Some six months later, after the tracks from Bakersfield to Tehachapi had been repaired and replaced, the passenger and freight trains began rolling again between Bakersfield and the desert, much to the relief of the general public, which at that time depended on trains for travel as well as shipping.
The resurrected Santa Fe engine was later brought through Tehachapi on its way back to the factory in Illinois to be repaired. The repairs required over two years and after it was accomplished, the Atchison Topeka and the Santa Fe Railroad advertised the date it would be traveling through the Tehachapi area. On that day many curious citizens turned out to see the veteran of the recent catastrophe. All present cheered and waved as they watched Number 3834 go by ringing its new bell as it passed through.
Reminiscences of a few local citizens:
Tehachapi lifetime resident, Laura Ramos, who was 12 at the time, recalled sitting on the front porch of her parent's home in the pitch black night; the electricity being out. She was able to glimpse, during flashes of lightening, the rolling, churning waters roaring past her home on G Street (Tehachapi Boulevard) and wondering if it would finally rise high enough to reach where she was.
Bob Freeman, a lad of 14 in 1932, who lived in the old Freeman home on Green Street, said that the flood waters stood 10 inches in his back yard. A flock of pet pigeons he had been raising was soon washed away. The house was not flooded because the "old timers," he said, built them high off the ground in anticipation of any flash floods that might occur.
Mary Watts (Farrell), then, a young fifth grader, and daughter of Margaret and Al Watts said that her father had called from his butcher shop saying he was watching the rising waters flowing down the main street. If they got any higher, he said he would be coming to take them from their home across the tracks, to higher ground. He would also take their neighbor Minnie Mathiesen if it became necessary.
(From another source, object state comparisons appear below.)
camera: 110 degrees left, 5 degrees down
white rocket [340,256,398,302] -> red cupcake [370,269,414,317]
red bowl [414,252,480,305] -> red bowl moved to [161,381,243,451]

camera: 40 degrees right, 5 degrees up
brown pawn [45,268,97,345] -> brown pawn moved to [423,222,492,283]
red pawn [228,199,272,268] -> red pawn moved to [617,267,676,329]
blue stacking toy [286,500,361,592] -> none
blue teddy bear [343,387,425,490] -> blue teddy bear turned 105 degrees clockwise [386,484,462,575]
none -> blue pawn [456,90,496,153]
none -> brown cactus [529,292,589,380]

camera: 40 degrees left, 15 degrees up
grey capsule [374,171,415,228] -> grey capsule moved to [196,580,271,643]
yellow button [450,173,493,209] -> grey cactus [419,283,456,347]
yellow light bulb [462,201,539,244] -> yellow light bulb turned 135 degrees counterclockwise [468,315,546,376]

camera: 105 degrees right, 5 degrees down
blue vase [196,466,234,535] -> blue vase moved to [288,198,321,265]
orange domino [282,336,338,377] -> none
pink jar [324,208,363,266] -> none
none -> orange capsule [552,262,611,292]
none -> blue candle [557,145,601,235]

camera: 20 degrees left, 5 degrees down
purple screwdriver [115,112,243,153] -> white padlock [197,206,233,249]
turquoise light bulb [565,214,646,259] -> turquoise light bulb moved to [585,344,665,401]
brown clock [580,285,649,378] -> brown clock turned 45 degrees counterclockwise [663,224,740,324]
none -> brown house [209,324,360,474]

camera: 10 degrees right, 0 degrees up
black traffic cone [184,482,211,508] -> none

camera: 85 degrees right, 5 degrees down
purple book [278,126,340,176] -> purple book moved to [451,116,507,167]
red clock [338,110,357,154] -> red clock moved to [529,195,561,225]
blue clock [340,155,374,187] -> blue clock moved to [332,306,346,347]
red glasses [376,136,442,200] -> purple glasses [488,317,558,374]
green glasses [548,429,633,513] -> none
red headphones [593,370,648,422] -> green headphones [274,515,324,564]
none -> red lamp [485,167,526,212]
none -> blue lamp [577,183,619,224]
To allay any childhood fears, their mother, Margaret, said she'd make them popcorn until she realized her electric popcorn popper wasn't much good with the electricity off. The waters did not rise over the railroad tracks and the little family was safe.
Bud Cummings, direct descendant of the early Cummings Valley settlers, said that he was ready to begin construction of an adobe house the next day but the heavy rain left him with a pile of mud!